What about "private constants" in "classes"?
Is there a benefit?
The private constant in the class wouldn't be exposed in the API. This is good OOP.
The access to the parent constant from outside would be a class and/or inheritance access.
echo a::k
, which now works - could respond with "Fatal error: Trying to access a private constant without a class instance or inheritance.".(This might still work solely at compile-time, if there is no run-time value assignment to a const. But i'm not sure about this one.)
Are there caveats?
We would lose direct static access to constants.
Requiring that an instance of a class is created, just to access constants, is a waste of resources. Direct static access saves resources and is simple. If we introduce private, that's lost and the access would be bound to the instance.
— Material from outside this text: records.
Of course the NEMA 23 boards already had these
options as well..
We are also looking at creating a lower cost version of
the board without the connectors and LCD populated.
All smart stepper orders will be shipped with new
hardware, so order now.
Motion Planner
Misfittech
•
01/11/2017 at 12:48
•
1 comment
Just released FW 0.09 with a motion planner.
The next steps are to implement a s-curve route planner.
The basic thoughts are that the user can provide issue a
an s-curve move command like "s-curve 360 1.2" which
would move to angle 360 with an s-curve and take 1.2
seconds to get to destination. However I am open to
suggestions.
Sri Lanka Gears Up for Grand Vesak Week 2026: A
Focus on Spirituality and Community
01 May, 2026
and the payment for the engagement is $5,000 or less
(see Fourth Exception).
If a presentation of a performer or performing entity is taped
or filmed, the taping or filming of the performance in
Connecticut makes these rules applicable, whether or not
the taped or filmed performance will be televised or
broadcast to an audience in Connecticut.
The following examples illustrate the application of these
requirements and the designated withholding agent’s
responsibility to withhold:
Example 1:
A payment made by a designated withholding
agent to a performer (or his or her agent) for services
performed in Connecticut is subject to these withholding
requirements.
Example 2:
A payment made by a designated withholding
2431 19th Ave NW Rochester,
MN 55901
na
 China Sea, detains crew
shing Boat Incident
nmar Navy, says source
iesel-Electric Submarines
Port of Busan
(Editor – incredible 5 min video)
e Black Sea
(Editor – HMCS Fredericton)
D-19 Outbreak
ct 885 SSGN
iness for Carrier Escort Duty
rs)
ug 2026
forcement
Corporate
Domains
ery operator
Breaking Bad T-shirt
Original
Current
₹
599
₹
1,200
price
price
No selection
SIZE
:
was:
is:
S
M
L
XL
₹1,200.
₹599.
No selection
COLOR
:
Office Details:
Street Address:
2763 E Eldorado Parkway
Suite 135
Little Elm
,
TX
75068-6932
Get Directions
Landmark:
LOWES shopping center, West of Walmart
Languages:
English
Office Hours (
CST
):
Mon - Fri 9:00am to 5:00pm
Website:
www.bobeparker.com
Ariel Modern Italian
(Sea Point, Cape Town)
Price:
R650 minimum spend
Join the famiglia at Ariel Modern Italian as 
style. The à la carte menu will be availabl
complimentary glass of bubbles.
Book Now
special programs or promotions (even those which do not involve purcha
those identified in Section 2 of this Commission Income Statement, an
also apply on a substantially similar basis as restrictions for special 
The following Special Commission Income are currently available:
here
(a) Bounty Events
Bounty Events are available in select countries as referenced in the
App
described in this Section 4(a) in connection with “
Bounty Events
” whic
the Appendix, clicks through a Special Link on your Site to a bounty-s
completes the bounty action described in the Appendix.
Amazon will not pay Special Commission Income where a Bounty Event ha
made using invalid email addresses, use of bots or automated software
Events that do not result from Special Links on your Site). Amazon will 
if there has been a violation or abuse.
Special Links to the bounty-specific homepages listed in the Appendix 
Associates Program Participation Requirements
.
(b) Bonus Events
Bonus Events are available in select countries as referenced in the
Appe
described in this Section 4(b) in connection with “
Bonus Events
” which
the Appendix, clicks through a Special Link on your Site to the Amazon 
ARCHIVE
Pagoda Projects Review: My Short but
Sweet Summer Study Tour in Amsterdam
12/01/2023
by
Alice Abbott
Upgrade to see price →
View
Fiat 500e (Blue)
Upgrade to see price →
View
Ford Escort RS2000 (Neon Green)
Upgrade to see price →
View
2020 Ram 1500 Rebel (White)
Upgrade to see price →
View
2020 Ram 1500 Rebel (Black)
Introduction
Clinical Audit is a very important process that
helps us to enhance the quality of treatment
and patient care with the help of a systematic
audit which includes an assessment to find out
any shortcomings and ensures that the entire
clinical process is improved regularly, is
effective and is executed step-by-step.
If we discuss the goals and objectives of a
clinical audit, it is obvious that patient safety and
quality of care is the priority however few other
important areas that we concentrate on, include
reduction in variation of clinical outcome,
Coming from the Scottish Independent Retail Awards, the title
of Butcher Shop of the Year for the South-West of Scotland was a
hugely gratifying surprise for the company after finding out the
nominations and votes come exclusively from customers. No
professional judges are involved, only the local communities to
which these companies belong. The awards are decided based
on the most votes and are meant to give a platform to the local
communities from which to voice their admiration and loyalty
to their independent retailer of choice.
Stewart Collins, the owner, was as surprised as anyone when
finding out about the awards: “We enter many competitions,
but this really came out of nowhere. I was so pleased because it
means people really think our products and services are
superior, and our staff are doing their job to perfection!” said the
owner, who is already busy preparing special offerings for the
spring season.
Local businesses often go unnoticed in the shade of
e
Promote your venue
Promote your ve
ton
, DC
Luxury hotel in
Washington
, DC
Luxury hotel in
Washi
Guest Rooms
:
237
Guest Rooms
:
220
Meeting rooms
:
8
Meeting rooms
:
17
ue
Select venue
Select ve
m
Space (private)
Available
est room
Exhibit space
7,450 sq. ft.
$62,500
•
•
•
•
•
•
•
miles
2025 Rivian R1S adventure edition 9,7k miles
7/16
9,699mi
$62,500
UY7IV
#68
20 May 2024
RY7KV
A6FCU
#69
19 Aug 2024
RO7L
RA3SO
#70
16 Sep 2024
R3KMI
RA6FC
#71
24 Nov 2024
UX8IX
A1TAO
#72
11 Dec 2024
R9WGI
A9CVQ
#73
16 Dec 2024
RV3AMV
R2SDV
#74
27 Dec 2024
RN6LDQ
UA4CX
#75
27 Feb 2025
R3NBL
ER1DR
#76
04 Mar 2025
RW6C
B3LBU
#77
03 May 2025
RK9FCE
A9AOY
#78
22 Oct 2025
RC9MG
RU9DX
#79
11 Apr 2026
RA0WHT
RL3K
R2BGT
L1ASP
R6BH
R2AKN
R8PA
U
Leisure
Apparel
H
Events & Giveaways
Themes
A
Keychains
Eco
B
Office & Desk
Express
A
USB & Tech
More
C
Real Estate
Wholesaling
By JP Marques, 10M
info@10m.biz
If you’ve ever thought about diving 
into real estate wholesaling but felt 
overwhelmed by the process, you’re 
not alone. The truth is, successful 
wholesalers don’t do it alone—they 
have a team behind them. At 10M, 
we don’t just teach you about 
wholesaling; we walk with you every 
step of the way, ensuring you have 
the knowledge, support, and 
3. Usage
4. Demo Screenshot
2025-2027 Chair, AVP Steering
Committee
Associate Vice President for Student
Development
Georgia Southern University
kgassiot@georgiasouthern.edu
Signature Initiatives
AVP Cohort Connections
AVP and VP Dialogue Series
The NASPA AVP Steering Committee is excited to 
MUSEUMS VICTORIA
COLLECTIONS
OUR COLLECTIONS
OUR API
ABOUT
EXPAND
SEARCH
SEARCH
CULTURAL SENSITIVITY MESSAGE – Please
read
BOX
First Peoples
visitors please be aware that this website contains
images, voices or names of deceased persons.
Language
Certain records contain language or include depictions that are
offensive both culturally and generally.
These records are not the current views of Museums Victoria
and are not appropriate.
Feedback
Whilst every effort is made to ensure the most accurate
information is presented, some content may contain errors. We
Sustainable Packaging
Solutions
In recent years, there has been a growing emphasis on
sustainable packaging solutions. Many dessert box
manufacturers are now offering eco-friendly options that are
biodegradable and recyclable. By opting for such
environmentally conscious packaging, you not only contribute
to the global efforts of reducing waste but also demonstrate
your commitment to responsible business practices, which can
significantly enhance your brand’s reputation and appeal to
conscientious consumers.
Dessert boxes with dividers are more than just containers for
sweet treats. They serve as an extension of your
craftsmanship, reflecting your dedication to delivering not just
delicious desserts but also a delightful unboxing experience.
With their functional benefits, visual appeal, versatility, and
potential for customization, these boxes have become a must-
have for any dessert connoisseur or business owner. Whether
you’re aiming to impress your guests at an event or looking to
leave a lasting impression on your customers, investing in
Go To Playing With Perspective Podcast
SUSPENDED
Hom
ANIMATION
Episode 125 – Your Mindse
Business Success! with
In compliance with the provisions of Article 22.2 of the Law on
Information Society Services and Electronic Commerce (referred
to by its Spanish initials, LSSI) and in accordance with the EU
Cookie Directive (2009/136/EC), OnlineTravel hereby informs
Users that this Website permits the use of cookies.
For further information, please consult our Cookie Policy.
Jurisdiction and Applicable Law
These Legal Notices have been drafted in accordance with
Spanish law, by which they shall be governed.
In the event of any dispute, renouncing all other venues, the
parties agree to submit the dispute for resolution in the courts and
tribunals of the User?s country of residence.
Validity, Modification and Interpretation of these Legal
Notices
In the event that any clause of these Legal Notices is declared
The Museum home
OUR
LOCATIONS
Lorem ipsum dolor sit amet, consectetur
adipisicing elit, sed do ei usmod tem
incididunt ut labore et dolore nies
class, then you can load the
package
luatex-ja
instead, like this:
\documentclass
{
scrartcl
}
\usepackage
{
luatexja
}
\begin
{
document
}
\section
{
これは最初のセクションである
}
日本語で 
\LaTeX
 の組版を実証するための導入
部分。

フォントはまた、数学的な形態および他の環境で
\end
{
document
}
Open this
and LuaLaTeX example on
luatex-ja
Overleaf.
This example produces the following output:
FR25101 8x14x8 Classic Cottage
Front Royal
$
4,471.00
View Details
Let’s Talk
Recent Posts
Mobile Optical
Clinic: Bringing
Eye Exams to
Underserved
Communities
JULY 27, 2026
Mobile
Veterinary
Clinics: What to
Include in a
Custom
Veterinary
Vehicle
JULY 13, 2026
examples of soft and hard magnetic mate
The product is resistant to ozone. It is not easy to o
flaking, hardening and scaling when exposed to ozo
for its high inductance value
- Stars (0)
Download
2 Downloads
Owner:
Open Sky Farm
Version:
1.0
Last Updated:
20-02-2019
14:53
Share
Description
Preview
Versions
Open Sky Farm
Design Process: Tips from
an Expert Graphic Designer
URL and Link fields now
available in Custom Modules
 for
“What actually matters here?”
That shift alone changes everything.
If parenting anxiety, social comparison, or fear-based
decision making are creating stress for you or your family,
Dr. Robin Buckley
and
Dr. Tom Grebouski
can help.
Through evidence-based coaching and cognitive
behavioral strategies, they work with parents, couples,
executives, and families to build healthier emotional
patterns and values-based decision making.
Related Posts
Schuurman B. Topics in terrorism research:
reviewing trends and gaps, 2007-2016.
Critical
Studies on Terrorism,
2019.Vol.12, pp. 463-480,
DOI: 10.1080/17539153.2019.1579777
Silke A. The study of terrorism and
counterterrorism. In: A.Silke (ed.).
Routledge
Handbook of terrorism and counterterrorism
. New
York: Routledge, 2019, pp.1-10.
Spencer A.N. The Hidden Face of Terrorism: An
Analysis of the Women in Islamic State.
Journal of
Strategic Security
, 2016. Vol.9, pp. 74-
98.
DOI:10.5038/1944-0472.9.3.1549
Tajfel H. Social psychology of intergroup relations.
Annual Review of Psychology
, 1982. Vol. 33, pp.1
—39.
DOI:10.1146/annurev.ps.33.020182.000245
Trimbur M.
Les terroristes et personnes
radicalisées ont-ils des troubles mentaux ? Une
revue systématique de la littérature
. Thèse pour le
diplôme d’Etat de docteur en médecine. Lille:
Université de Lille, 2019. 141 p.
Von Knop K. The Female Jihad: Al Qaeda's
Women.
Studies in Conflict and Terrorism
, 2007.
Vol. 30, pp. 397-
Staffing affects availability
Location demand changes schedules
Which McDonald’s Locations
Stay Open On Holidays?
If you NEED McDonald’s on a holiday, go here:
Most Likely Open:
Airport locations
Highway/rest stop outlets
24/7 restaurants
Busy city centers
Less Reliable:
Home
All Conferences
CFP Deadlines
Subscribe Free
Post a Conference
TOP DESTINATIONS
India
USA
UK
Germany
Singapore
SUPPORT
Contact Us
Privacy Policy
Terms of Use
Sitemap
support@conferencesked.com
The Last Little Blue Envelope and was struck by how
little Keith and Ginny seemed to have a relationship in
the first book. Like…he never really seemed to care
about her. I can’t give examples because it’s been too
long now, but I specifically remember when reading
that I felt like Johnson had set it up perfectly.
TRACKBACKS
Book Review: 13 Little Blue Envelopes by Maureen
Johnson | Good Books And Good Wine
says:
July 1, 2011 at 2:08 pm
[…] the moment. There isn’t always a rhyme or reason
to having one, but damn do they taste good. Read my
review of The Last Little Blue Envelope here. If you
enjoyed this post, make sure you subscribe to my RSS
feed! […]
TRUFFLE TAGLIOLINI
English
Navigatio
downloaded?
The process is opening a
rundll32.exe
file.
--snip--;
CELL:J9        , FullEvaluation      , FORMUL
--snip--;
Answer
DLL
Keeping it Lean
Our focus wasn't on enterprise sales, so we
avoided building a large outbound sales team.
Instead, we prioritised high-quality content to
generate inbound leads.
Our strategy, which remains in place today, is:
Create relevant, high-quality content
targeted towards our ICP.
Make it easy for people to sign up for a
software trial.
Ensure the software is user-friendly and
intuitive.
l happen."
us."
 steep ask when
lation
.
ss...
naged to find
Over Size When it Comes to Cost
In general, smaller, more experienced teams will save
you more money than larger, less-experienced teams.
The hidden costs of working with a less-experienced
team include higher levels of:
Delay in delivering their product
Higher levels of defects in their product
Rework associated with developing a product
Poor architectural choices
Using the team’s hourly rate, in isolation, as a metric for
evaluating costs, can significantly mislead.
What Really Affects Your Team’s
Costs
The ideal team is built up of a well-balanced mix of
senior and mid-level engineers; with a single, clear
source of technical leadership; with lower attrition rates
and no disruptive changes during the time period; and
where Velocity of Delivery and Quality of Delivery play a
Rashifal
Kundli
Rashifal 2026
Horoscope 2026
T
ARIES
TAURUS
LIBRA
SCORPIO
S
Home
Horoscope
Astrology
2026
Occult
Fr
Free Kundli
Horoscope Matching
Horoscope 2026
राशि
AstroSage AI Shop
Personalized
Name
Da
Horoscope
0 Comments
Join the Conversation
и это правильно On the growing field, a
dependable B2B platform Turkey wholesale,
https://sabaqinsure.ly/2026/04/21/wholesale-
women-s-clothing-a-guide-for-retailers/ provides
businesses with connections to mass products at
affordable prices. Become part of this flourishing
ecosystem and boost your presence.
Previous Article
A "private const" is implicitly a "private static const". The access operator is still "::".
A possible follow-up change would be the switch to implicitly non-static constants. That's a BC break. If you switch the default behavior to non-static, the access operator changes from "::" to "->". This establishes a proper OOP object access to constants, which is comparable to Java's concept of "constants as variables with access level". This would work a bit like this: http://3v4l.org/UgEEm. The access operator changes to static, when the constant is declared as "public static const", right?
Is the benefit good enough to implement it?
I don't know. It's up for discussion. I like both: the const static access, because it's dead simple and the concept of "constants as variables" and proper access levels.
After that's implemented, in order to save resources and keep going fast, everyone starts to (re-)declare "public static const", to drop the instance requirement and violate OOP ;)
And btw: i found an HHVM overflow, while experimenting with code of this answer.